AS Dapat Banyak Manfaat? Ini Tawaran Indonesia dalam Pembicaraan Tarif

AS Dapat Banyak Manfaat? Ini Tawaran Indonesia dalam Pembicaraan Tarif

JAKARTA – Menteri Koordinator Bidang Perekonomian, Airlangga Hartarto, menyatakan bahwa dalam pembicaraan tarif perdagangan yang baru dimulai dengan Amerika Serikat (AS), Indonesia berperan aktif menawarkan berbagai peluang kerja sama yang menguntungkan kedua belah pihak. Indonesia menjadi salah satu negara yang lebih awal berdialog dengan pemerintah AS, mengikuti jejak negara seperti Vietnam, Jepang, dan Italia.

Menko Airlangga menuturkan, delegasi Indonesia telah mengadakan diskusi yang hangat, cair, dan konstruktif dengan United States Trade Representative (USTR) dan Secretary of Commerce. Dalam pertemuan tersebut, Indonesia mengajukan beberapa poin penting yang telah disampaikan melalui surat resmi. Salah satu tawaran utama dari Indonesia adalah peningkatan pembelian energi dari Amerika Serikat, termasuk Liquefied Petroleum Gas (LPG), minyak makanan, dan bensin.

Selain itu, Indonesia juga berencana untuk terus membeli produk pertanian dari AS, seperti gandum, kedelai, susu kedelai, serta meningkatkan impor barang-barang modal.

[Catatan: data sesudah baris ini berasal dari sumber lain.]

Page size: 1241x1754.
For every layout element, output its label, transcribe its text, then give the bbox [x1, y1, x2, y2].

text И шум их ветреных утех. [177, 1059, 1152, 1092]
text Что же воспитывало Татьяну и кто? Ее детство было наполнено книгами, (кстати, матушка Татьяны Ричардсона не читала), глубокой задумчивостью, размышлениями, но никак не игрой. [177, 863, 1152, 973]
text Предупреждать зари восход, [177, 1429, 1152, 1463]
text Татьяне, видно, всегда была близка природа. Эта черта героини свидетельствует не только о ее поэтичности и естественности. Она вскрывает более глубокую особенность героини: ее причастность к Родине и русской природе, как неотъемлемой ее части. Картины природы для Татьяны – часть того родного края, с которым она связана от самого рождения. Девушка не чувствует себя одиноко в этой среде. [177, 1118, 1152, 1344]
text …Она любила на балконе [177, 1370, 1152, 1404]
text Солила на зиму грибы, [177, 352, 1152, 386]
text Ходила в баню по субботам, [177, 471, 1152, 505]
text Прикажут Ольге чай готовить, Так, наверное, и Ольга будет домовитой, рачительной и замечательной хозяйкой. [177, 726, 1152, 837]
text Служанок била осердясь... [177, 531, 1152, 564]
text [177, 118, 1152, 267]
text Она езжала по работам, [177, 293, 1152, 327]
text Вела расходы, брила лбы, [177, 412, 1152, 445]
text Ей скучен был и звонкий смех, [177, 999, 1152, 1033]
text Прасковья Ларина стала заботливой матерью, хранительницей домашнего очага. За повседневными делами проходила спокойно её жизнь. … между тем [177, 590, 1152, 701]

“Dalam diskusi tadi, ada beberapa hal yang diusulkan oleh Indonesia sebagaimana tercantum dalam surat resmi, bahwa Indonesia akan meningkatkan pembelian energi dari Amerika Serikat, termasuk LPG, minyak makanan AS, dan bensin. Juga, Indonesia berencana untuk terus membeli produk pertanian dan meningkatkan pembelian barang-barang modal dari Amerika,” jelas Menko dalam konferensi pers, Jumat (18/4/2025).

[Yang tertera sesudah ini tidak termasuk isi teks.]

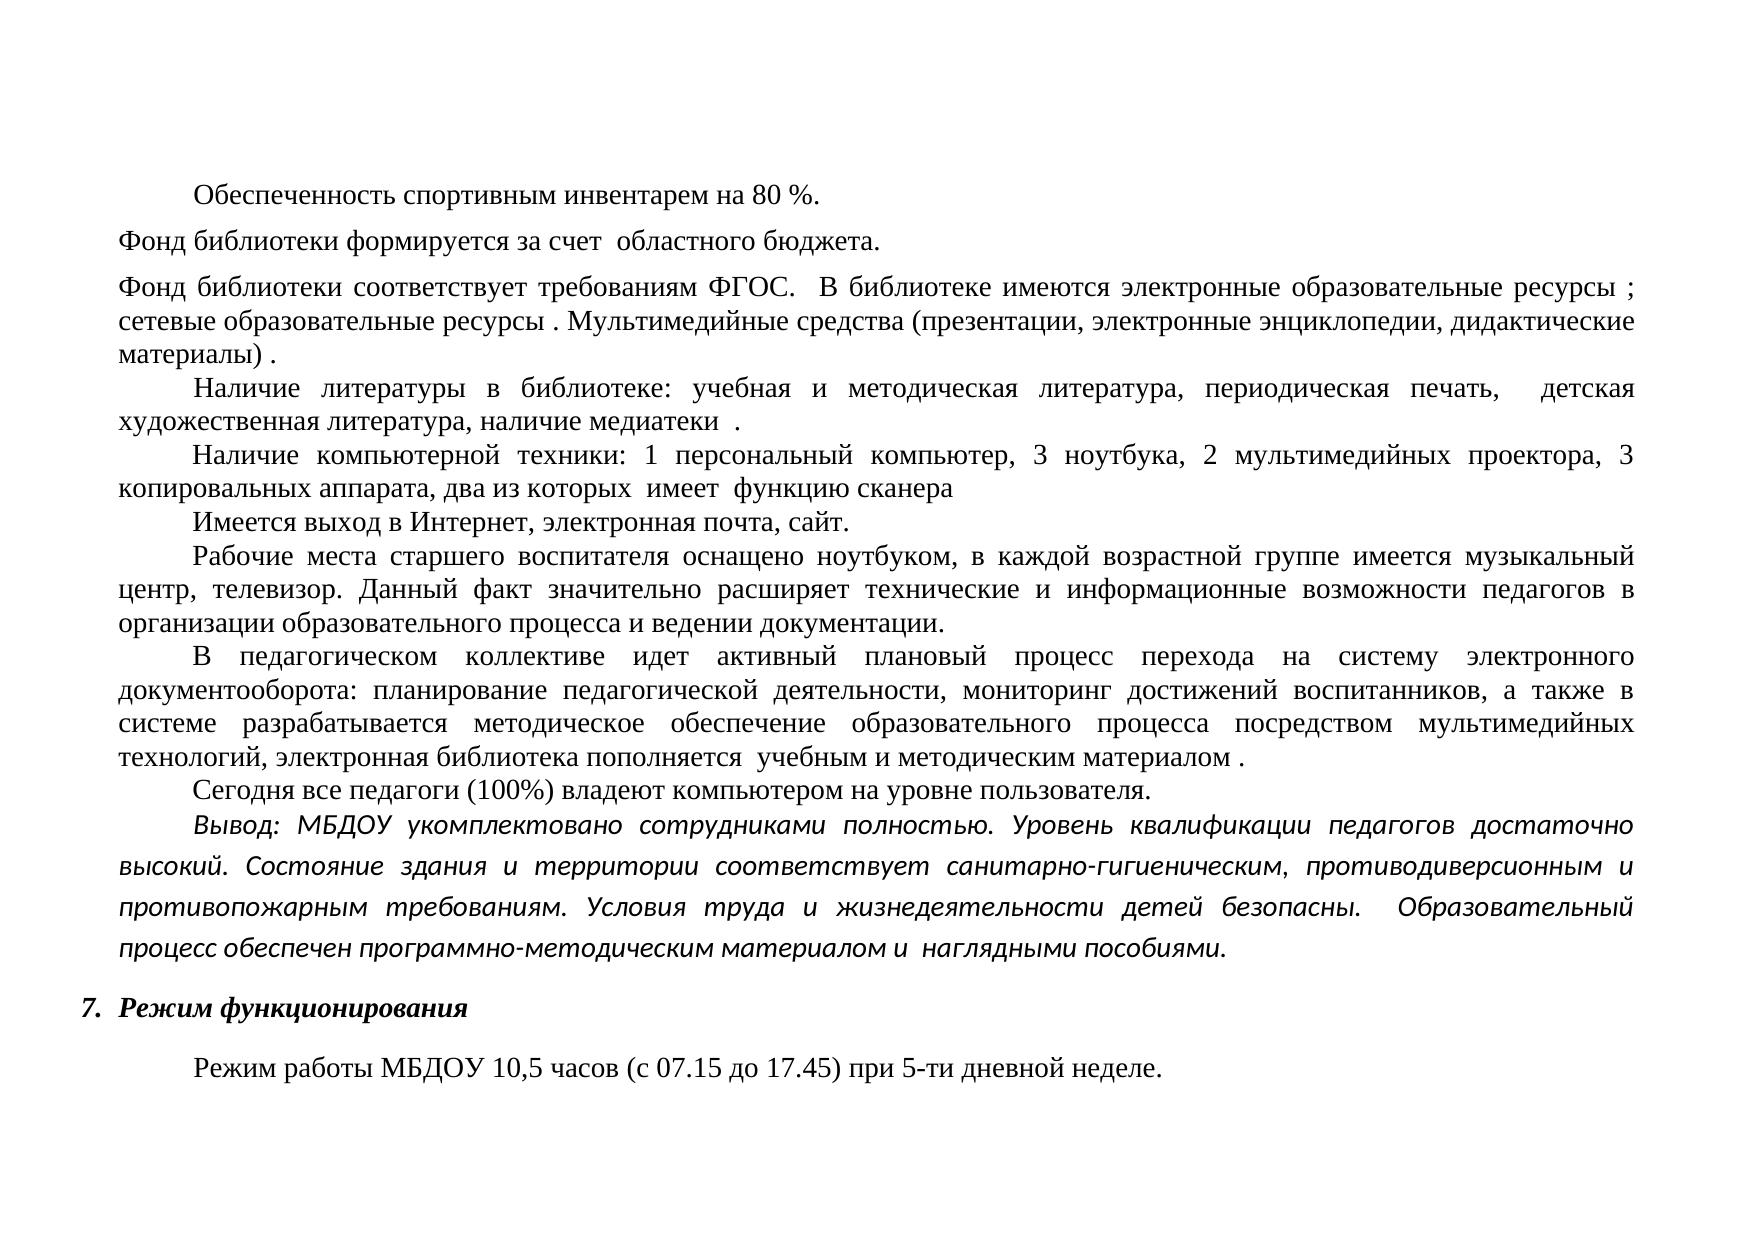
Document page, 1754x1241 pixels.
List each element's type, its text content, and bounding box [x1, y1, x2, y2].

Indonesia juga berkomitmen untuk memfasilitasi perusahaan-perusahaan Amerika Serikat yang beroperasi di Indonesia, termasuk mempertimbangkan perizinan dan insentif yang dapat diberikan.

Selain itu, kerja sama terkait mineral strategis atau mineral kritis juga ditawarkan, serta upaya mempermudah prosedur impor untuk produk-produk Amerika, termasuk produk berkualitas tinggi. Dalam sektor investasi, Indonesia mendorong agar kerja sama dilakukan secara business to business.

Lebih lanjut, Indonesia menekankan pentingnya penguatan kerja sama di sektor pengembangan sumber daya manusia, termasuk pendidikan, sains, teknologi, teknik, matematika, ekonomi digital, serta jasa keuangan yang diharapkan dapat lebih menguntungkan Amerika Serikat.

Poin krusial lainnya yang diangkat Indonesia adalah penerapan tarif yang lebih kompetitif dibandingkan negara-negara pesaing. Airlangga menyoroti bahwa produk ekspor utama Indonesia seperti garmen, alas kaki, tekstil, furnitur, dan udang saat ini dikenakan tarif yang lebih tinggi dibandingkan beberapa negara pesaing di ASEAN maupun negara Asia lainnya.

Airlangga menegaskan, Pemerintah Indonesia berupaya untuk mencapai kesepakatan yang adil dan berimbang, serta menghindari dampak negatif dari kebijakan tarif AS terhadap ekspor nasional. Langkah-langkah yang diambil Indonesia mencerminkan strategi proaktif untuk menjaga akses pasar dan memperkuat kerja sama ekonomi dengan Amerika Serikat.